| Stated problem a |
Could you rewrite everything in the mass-shooting text from "It is indeed" down to "month? A week?", putting "concert hall" in place of "movie theater"?

| Document text |
+++

I've seen viewpoints from both sides -- "more gun control is needed," "guns don't kill people, people kill people" -- but today, I ran across this note from the publisher of the Twin Falls, Idaho Times-News (seen above) that made a very good point:
"There is certainly deeply troubling progression that occurs each time a mass shooting occurs. Both local residents and then national leaders immediately proclaim the shootings to be 'horrific,' declare them 'tragedies' and issue statements implying some sort of national grief that Americans feel -- or at least ought to feel. ... And then a short 72 hours after each mass shooting, the fiscal realities of 'real' solutions are cited, monied interests re-stake old ground and elected officials on both sides of all mass-shooting issues shrug their shoulders and cry out in unison, 'It's complicated.' Yes it is. But with the president and his election committee having spent nearly $1 billion -- and U.S. senators and representatives spending countless additional hundreds of millions -- they may well have thought that they'd be called upon to address, and solve, complicated issues."
It is indeed a tragedy every time a lunatic -- because that's what you have to be to do something like this -- goes on a rampage and kills a slew of innocent people, whether at a school, a mall or a movie theater. But as with most things in today's world of instant gratification, they are easily replaced in the news cycle by the next big story. When the funerals are over, how quickly will everyone start to forget about what happened last week? How long after our elected leaders are done giving their "sympathies" to the families will it take for the next shooting to occur? A year? A month? A week?

+++

| Data section |
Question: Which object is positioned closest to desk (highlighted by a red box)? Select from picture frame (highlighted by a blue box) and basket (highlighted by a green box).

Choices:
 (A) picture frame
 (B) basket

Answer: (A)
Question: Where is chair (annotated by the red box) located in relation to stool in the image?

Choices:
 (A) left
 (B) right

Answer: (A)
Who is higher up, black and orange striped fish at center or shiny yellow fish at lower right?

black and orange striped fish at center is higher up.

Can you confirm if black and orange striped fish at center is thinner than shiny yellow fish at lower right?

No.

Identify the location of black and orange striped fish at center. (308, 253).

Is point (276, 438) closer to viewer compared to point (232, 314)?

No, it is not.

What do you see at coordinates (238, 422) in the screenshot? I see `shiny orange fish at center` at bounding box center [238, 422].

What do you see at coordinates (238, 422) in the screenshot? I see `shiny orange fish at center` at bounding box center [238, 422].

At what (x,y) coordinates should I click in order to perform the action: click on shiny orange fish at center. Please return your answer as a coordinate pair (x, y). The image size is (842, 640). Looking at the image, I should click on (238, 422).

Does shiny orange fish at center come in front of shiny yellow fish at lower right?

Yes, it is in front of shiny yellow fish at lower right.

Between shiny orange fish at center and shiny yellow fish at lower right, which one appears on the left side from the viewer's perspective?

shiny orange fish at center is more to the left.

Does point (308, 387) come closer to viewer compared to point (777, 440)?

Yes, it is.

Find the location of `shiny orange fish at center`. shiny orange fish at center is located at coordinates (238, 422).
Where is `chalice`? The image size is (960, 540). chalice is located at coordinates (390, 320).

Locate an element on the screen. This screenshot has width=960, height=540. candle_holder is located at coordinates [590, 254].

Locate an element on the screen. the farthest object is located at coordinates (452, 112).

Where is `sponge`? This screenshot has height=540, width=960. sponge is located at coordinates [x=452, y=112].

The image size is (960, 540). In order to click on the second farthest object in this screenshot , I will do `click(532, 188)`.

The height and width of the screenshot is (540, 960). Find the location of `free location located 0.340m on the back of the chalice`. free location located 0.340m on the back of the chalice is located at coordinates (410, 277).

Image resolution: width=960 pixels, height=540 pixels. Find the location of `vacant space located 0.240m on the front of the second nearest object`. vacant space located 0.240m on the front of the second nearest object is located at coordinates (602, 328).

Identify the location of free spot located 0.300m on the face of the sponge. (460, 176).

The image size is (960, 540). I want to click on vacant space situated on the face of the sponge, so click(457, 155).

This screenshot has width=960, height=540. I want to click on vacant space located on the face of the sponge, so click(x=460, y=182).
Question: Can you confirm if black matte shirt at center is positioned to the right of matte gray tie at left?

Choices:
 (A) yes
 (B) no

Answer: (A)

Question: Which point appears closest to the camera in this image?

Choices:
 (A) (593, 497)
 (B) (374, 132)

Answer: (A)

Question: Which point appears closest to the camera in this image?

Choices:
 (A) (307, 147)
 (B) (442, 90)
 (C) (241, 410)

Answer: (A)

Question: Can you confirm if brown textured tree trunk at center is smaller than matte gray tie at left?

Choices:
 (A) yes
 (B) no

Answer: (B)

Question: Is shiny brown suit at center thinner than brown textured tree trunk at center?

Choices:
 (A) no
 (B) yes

+++

| Stated problem b |
Can you print everything in the listing from the line containing "coordinates (238, 422)." down to the line containing "The image size is (960, 540). In", character for character?

| Worked answer a |
It is indeed a tragedy every time a lunatic -- because that's what you have to be to do something like this -- goes on a rampage and kills a slew of innocent people, whether at a school, a mall or a concert hall. But as with most things in today's world of instant gratification, they are easily replaced in the news cycle by the next big story. When the funerals are over, how quickly will everyone start to forget about what happened last week? How long after our elected leaders are done giving their "sympathies" to the families will it take for the next shooting to occur? A year? A month? A week?

| Worked answer b |
Find the location of `shiny orange fish at center`. shiny orange fish at center is located at coordinates (238, 422).
Where is `chalice`? The image size is (960, 540). chalice is located at coordinates (390, 320).

Locate an element on the screen. This screenshot has width=960, height=540. candle_holder is located at coordinates [590, 254].

Locate an element on the screen. the farthest object is located at coordinates (452, 112).

Where is `sponge`? This screenshot has height=540, width=960. sponge is located at coordinates [x=452, y=112].

The image size is (960, 540). In order to click on the second farthest object in this screenshot , I will do `click(532, 188)`.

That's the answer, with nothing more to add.